** STATED EXERCISE 1 **
Collect every line of the entries below that contains the string "kern", treating uppercase and lowercase as different.

— BEGIN TEXT BLOCK —

描述Marsha and Bill own a collection of marbles. They want to split the collection among themselves so that both receive an equal share of the marbles. This would be easy if all the marbles had the same value, because then they
could just split the collection in half. But unfortunately, some of the marbles are larger, or more beautiful than others. So, Marsha and Bill start by assigning a value, a natural number between one and six, to each marble. Now they want to divide the marbles
so that each of them gets the same total value. Unfortunately, they realize that it might be impossible to divide the marbles in this way (even if the total value of all marbles is even). For example, if there are one marble of value 1, one of value 3 and
two of value 4, then they cannot be split into sets of equal value. So, they ask you to write a program that checks whether there is a fair partition of the marbles.
输入Each line in the input file describes one collection of marbles to be divided. The lines contain six non-negative integers n1 , . . . , n6 , where ni is the number of marbles of value i. So, the example from above would be
described by the input-line "1 0 1 2 0 0". The maximum total number of marbles will be 20000.

The last line of the input file will be "0 0 0 0 0 0"; do not process this line.
输出For each collection, output "Collection #k:", where k is the number of the test case, and then either "Can be divided." or "Can't be divided.".

Output a blank line after each test case.
样例输入

1 0 1 2 0 0
1 0 0 0 1 1
0 0 0 0 0 0

样例输出

Collection #1:
Can't be divided.

Collection #2:
Can be divided.

来源
Mid-Central European Regional Contest 1999

背包算法

#include <cstdio>
#include <algorithm>
#include<memory.h>
using namespace std;
int dp[6*20001];
int main()

— END TEXT BLOCK —

** STATED EXERCISE 2 **
Supply the next part of the marble-division problem text, starting right after its final line.

— BEGIN RECORDS FOR THE EXERCISE —

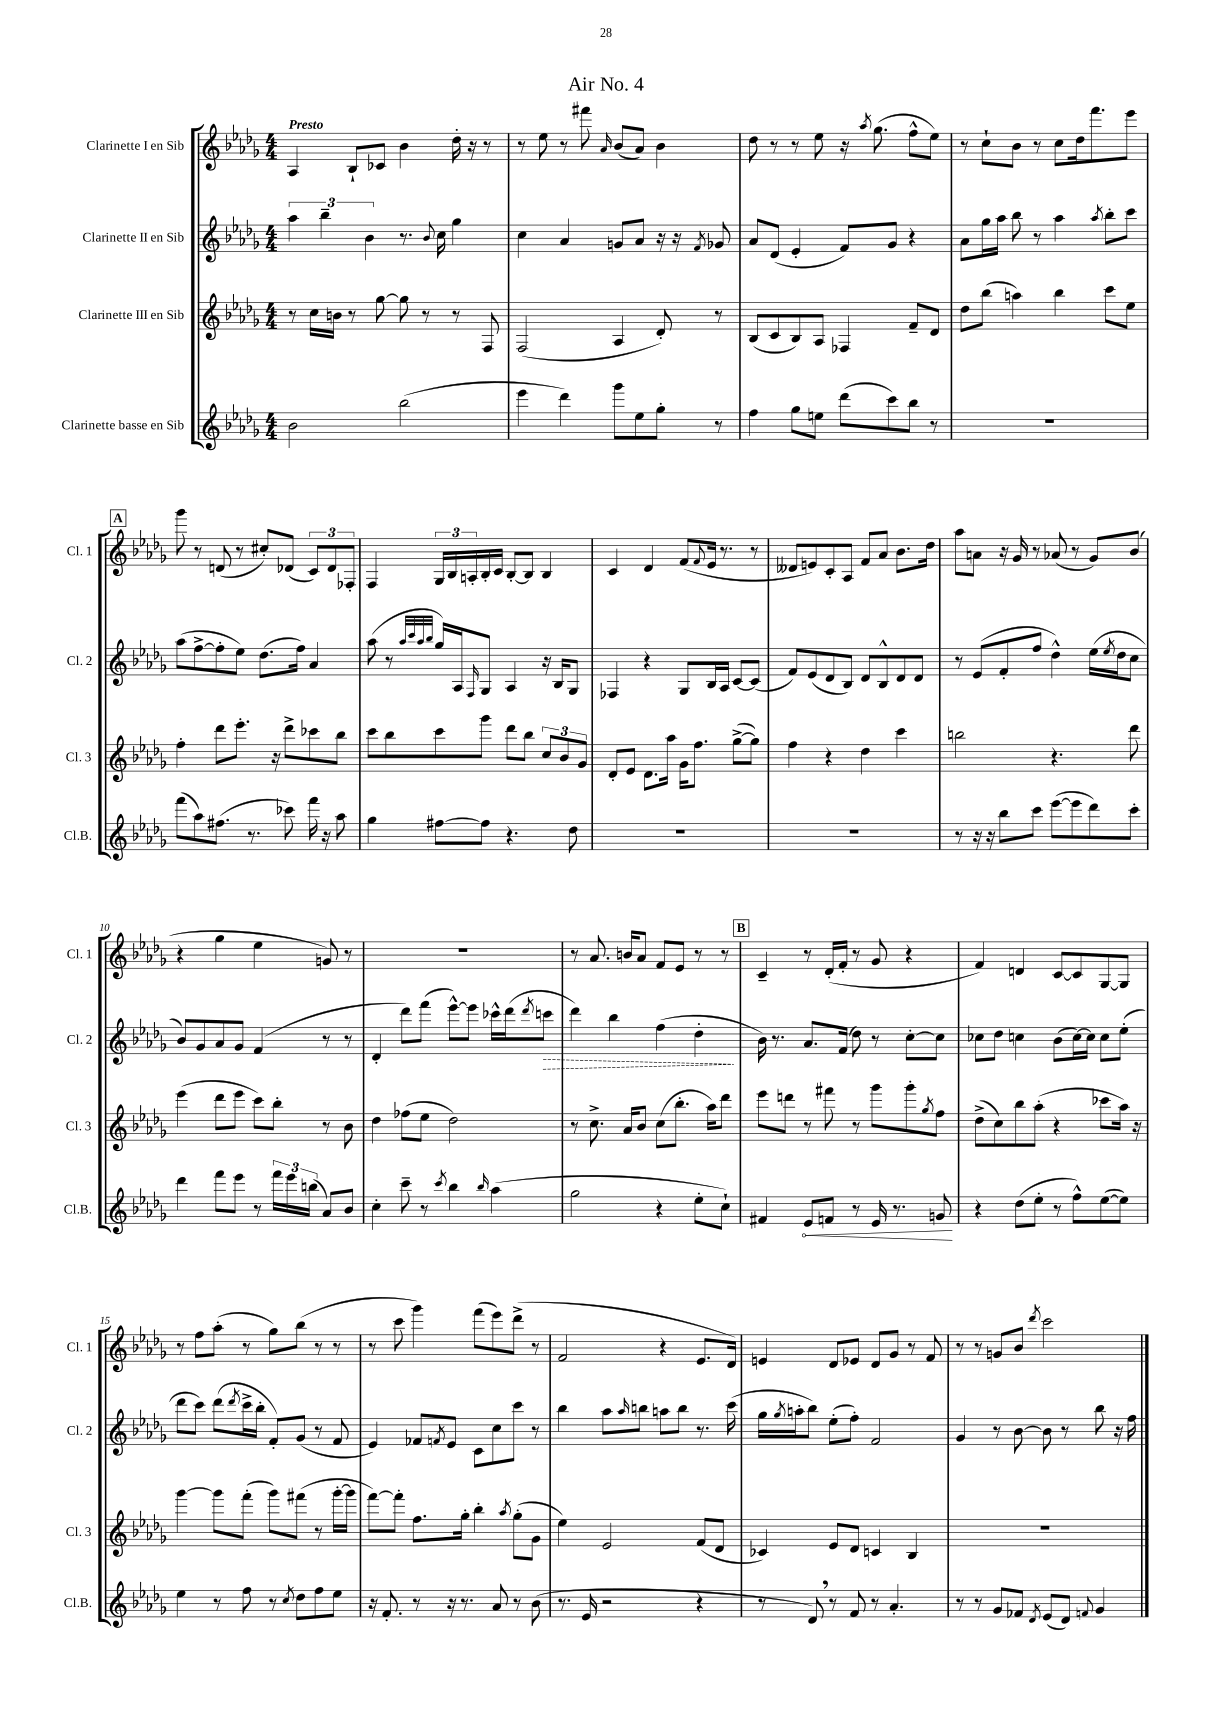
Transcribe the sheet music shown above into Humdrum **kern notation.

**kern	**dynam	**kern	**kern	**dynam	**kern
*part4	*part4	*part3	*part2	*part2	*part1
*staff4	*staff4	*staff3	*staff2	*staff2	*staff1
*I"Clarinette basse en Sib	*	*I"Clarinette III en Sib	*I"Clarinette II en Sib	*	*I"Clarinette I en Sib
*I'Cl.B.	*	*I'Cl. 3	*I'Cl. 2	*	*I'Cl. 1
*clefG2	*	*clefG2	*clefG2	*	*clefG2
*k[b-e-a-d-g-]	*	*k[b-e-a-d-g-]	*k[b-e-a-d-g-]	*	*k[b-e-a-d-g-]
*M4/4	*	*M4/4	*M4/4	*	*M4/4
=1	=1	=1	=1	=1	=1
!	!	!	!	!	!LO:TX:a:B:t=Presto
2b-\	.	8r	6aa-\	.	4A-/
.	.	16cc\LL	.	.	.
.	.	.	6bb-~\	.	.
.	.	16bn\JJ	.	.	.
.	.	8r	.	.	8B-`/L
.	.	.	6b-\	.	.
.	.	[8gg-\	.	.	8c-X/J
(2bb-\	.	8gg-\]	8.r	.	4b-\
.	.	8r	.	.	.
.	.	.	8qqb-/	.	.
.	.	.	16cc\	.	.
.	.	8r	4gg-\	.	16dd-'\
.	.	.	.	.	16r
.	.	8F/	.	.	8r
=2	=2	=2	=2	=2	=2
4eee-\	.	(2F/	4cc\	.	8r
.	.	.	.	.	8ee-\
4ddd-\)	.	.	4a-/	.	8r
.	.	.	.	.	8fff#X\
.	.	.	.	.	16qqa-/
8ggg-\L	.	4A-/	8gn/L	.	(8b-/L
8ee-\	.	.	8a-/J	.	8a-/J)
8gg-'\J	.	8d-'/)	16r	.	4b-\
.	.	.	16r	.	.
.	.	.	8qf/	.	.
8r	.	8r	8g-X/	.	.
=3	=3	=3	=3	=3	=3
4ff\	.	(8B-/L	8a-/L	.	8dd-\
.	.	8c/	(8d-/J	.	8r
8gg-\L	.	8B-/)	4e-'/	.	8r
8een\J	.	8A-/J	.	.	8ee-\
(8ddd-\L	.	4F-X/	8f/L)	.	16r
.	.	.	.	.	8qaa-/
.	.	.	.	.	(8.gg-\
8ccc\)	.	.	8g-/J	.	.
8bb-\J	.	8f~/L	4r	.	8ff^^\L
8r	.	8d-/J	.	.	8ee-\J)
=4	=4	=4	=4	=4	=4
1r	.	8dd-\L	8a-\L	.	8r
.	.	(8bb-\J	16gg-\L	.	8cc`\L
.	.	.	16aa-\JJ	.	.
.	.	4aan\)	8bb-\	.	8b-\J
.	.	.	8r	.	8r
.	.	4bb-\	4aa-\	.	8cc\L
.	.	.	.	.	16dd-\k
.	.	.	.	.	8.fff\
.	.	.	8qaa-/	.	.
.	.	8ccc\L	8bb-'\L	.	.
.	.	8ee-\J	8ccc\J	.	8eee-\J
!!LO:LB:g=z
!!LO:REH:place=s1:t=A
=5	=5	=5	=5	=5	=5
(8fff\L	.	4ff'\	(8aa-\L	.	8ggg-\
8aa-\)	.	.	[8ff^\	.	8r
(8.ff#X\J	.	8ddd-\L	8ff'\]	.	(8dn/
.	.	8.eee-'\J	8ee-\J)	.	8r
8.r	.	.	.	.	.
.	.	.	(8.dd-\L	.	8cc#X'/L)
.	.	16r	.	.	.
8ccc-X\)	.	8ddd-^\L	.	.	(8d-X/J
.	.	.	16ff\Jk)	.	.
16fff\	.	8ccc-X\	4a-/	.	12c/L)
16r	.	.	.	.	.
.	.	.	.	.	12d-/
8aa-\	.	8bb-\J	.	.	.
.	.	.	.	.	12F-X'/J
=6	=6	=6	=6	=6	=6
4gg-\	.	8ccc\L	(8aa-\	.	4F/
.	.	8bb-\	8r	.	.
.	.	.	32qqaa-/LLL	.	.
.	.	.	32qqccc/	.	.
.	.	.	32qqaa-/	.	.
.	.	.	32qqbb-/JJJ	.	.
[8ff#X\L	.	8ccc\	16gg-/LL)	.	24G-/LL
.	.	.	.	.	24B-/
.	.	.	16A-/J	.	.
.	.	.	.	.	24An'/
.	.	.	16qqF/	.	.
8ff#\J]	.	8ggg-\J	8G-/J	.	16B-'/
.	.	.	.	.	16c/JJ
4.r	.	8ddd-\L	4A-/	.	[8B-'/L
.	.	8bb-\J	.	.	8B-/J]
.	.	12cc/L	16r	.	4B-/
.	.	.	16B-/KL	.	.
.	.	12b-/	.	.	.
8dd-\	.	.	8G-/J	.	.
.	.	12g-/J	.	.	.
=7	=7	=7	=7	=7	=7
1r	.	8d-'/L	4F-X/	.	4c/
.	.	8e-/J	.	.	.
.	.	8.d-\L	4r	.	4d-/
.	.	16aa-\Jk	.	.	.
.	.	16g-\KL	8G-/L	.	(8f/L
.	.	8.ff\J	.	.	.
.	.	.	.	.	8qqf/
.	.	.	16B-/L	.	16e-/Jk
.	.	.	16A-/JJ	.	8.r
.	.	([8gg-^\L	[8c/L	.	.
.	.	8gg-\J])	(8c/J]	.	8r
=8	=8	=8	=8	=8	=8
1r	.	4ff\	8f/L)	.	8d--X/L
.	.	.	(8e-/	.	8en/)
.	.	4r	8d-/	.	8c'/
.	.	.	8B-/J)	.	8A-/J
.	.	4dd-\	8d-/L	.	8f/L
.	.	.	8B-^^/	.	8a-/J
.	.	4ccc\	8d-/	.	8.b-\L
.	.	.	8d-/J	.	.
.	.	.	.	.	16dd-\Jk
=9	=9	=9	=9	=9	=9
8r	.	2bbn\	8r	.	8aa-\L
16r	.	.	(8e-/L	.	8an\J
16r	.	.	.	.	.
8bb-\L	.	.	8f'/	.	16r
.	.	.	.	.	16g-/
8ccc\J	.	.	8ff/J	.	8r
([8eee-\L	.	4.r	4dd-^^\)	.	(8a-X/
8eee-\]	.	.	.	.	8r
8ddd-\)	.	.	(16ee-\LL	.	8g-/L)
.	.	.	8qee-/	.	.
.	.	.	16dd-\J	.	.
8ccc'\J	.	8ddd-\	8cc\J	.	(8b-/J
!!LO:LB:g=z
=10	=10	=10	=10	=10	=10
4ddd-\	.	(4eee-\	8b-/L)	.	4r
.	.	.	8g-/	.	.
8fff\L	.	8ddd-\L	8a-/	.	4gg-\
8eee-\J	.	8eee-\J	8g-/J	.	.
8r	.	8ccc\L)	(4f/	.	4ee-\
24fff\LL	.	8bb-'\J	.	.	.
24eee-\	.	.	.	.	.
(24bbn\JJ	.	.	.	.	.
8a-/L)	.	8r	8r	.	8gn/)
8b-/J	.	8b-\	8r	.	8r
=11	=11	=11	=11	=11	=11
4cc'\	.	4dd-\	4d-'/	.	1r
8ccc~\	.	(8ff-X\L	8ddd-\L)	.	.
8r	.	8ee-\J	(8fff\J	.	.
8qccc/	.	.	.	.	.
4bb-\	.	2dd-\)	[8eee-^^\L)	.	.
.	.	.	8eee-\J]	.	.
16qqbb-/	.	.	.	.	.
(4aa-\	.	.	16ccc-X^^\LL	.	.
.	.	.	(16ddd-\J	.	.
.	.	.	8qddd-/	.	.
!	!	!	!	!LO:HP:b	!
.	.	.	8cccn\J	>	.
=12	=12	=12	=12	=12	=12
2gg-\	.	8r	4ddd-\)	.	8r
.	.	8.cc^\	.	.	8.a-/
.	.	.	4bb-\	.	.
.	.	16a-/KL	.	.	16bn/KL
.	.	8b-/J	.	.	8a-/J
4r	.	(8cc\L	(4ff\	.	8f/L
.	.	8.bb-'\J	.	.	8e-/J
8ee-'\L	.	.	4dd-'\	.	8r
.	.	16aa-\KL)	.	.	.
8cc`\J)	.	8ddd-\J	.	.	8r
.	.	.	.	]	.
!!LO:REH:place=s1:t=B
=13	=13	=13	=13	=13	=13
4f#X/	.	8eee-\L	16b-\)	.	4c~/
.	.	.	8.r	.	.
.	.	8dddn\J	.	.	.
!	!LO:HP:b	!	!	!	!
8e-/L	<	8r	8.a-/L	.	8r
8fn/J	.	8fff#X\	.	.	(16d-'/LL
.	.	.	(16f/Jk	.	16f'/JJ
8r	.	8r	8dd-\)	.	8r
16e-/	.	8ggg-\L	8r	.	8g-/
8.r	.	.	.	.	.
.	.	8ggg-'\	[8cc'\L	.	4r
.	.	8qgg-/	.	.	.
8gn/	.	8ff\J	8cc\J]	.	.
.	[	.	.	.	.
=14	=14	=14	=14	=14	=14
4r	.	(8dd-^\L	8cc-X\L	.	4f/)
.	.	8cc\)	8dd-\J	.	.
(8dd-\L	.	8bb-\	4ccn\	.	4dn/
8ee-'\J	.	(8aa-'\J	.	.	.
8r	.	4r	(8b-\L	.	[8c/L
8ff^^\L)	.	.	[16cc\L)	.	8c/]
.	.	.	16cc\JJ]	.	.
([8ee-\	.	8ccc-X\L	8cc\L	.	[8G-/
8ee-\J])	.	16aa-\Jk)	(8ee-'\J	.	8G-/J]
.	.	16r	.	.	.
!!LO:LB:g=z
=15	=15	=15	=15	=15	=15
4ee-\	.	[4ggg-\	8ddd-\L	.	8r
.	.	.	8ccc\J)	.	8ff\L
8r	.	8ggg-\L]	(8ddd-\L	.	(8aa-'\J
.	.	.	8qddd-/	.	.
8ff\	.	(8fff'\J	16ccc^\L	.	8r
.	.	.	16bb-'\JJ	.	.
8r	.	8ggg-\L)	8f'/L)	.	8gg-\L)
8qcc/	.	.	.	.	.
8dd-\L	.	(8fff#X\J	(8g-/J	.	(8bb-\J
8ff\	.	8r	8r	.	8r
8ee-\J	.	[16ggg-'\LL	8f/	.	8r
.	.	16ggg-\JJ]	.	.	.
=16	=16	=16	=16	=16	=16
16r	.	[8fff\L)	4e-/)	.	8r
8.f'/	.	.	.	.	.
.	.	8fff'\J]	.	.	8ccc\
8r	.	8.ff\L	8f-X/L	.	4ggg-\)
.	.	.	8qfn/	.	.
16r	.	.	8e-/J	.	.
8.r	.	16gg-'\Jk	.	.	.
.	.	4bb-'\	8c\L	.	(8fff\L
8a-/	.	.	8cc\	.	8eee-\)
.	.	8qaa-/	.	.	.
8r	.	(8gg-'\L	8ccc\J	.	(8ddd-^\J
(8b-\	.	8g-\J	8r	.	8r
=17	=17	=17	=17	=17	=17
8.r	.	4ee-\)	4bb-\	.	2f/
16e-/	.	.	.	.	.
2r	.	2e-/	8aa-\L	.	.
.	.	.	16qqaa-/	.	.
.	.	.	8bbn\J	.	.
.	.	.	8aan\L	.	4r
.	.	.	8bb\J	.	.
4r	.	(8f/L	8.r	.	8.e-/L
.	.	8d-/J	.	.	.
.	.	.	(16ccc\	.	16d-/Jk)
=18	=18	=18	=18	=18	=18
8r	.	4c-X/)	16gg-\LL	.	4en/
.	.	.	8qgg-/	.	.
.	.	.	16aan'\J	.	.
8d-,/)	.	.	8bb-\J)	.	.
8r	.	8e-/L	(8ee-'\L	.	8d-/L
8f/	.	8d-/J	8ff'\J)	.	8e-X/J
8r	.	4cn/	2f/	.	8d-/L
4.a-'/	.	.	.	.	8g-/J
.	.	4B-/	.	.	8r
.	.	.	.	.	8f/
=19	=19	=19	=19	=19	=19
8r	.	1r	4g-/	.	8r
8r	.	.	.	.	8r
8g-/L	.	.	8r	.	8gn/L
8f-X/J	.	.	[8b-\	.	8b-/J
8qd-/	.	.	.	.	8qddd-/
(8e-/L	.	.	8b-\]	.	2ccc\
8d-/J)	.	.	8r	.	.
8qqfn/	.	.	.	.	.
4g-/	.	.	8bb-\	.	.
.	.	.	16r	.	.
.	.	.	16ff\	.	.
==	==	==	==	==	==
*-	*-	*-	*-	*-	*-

— END RECORDS FOR THE EXERCISE —

** RIGHT ANSWER 1 **
Transcribe the sheet music shown above into Humdrum **kern notation.
**kern	**dynam	**kern	**kern	**dynam	**kern

** RIGHT ANSWER 2 **
{
int n[7], Case = 1;
while (1) {
// Input
int sum = 0;
for (int i = 1; i <= 6; ++i) {
scanf("%d", &n[i]);
sum += (i*n[i]);
}
if (!sum) break;
printf("Collection #%d:\n", Case++);

// Knapsack
if (sum & 1) puts("Can't be divided.\n");//按位‘&’太机智
else {
sum /= 2;
fill(dp, dp+sum+1, 0);//分成二进制。
for (int i = 1; i <= 6; ++i) {
int left = n[i];
for (int j = 1; j <= left; left -= j, j *= 2)
for (int k = sum; k - i*j >= 0; --k)
dp[k] = max(dp[k], dp[k-i*j] + i*j);
for (int j = 0; j < left; ++j)   //
for (int k = sum; k - i >= 0; --k)
dp[k] = max(dp[k], dp[k-i] + i);
}
if (dp[sum] == sum) puts("Can be divided.\n");
else puts("Can't be divided.\n");
}
}
return 0;
}

这是dfs的版本

#include<iostream>
using namespace std;
int n[7];  //价值为i的物品的个数
int SumValue;  //物品总价值
int HalfValue;  //物品平分价值
bool flag;    //标记是否能平分SumValue
void DFS(int value,int pre)
{
if(flag)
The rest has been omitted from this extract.